The Environmental Services Association (ESA) has urged the business department to provide long-term stability for the waste sector in its upcoming industrial strategy.
It criticised the last Government for showing a “lack of joined-up thinking” in its approach to resource policy and hoped the restructured departments could improve this.
Its comments came in a submission to an Environmental Audit Committee (EAC) inquiry into Sustainable Development Goals (SDGs) in the UK.
The association said: “During the last Government, there was a lack of joined-up thinking between Defra, Decc, BIS, DCLG and HMT in which the economic benefits of a circular economy (CE) were not recognised alongside the environmental.”
Uncertainty caused by Brexit, along with “sudden” policy changes such as the removal of levy exemption certificates in 2015 and plans to alter charging arrangements for the electricity transmission network have damaged investor confidence, it said.
But the ESA welcomed the creation of the Department for Business, Energy and Industrial Strategy (Beis), led by Greg Clark (pictured), saying it could lead to more “holistic thinking”. In one of his first speeches in the role, Clark said that his department would produce a new industrial strategy.

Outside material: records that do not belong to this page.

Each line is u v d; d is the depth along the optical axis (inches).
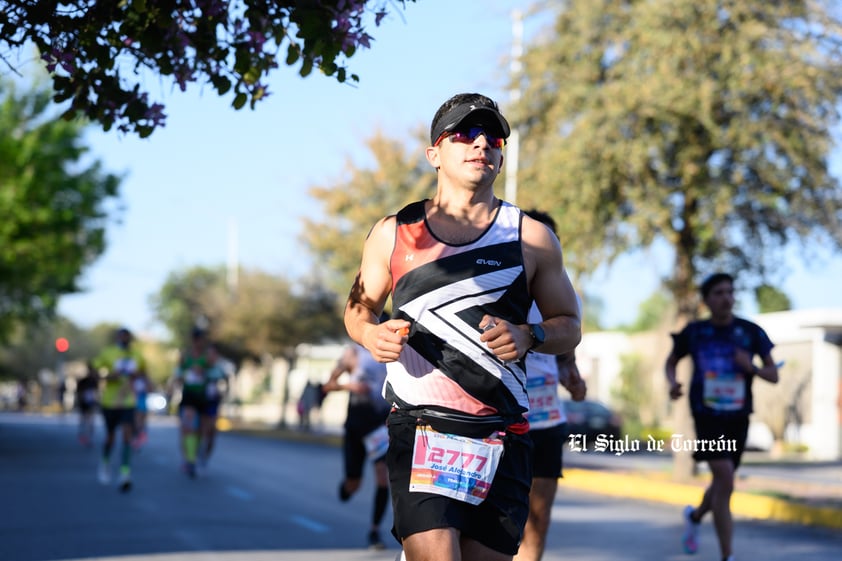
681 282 958.4
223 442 1701.5
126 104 286.8
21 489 825.5
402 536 211.6
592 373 2191.2
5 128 1615.4
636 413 1838.1
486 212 215.3
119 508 698.8
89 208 1697.8
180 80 285.3
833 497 730.8
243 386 4163.4
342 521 649.6
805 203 906.7
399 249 214.7
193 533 581.3
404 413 213.9
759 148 893.8
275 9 276.4
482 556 212.5
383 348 202.4
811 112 872.9
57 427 2330.2
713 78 888.3
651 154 914.7
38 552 506.6
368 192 1926.7
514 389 212.5
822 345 1528.1
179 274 3873.0
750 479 916.0
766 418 1574.8
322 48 267.4
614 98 893.8
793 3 872.9
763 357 439.5
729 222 941.8
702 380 440.5
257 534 582.9
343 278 2169.0
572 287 219.3
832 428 1517.0
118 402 833.5
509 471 213.2
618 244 941.8
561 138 936.9
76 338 5925.2
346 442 562.6
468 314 209.8
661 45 875.4
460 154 212.1
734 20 871.1
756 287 960.9
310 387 2251.5
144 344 4909.0
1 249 1604.3
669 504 804.6
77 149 1642.5
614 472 1002.7
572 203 927.0
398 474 213.2
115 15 273.4
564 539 585.6
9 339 2422.5
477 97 214.8
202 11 272.2
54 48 276.2
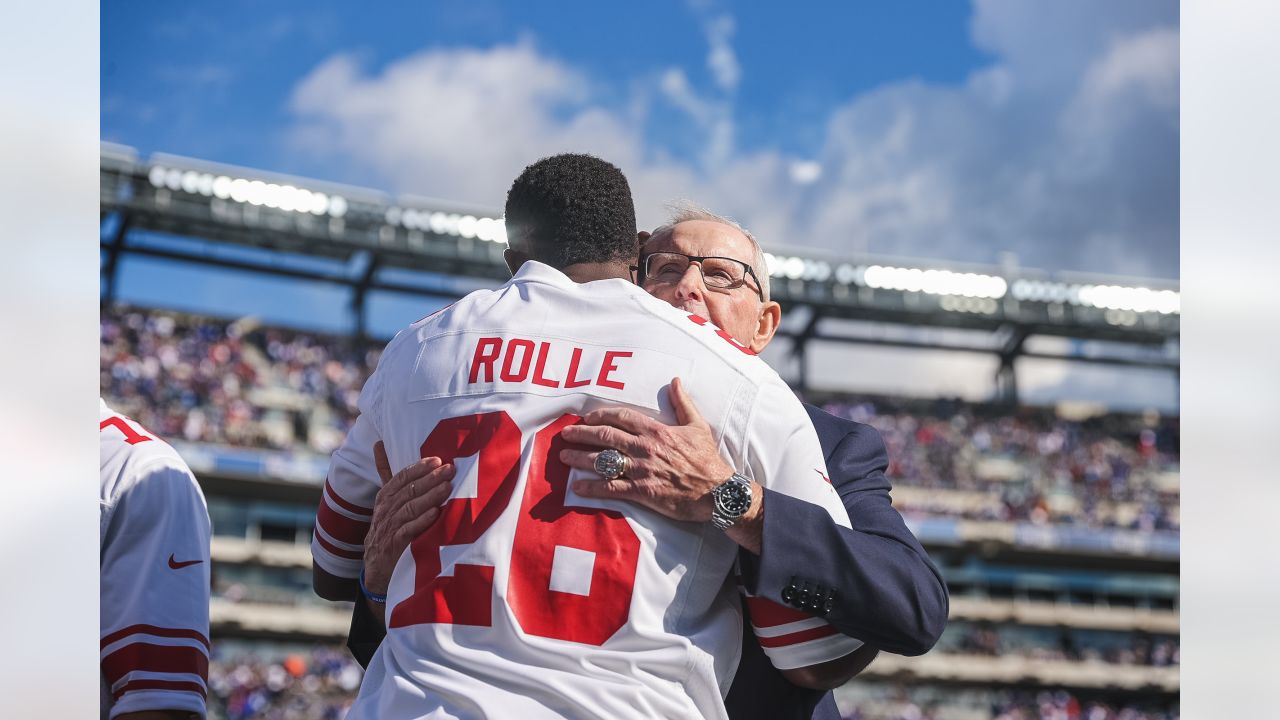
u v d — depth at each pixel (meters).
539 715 1.07
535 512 1.13
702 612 1.17
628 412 1.16
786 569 1.15
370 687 1.18
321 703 14.07
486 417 1.19
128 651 1.35
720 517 1.14
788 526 1.15
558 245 1.33
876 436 1.47
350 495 1.41
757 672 1.28
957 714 15.92
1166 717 16.28
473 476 1.16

The ESA’s submission said: “It is vital that resource and waste management is fully incorporated into its industrial strategy so that the full environmental and economic benefits of a CE can be achieved.
“The industrial strategy must […] seek to provide long-term stability to ensure that the sector can plan ahead appropriately and attract much-needed investment.”
It also said SDGs could help fill some of the policy vacuum left by Brexit, which could hamper the EU’s CE package being transposed into UK law.
“The CE package sets out a promising level of ambition and a range of policy measures that could help the UK to become more resource efficient.
“Now that the UK is exiting the EU, the CE package may no longer have the same authority over UK legislation, potentially rendering resource policy in the UK weak and directionless. The SDGs, however, could provide the framework we need to refocus UK resource policy.”
In a previous submission to the inquiry, waste firm Suez called for responsibility for waste policy to be moved from Defra to Beis.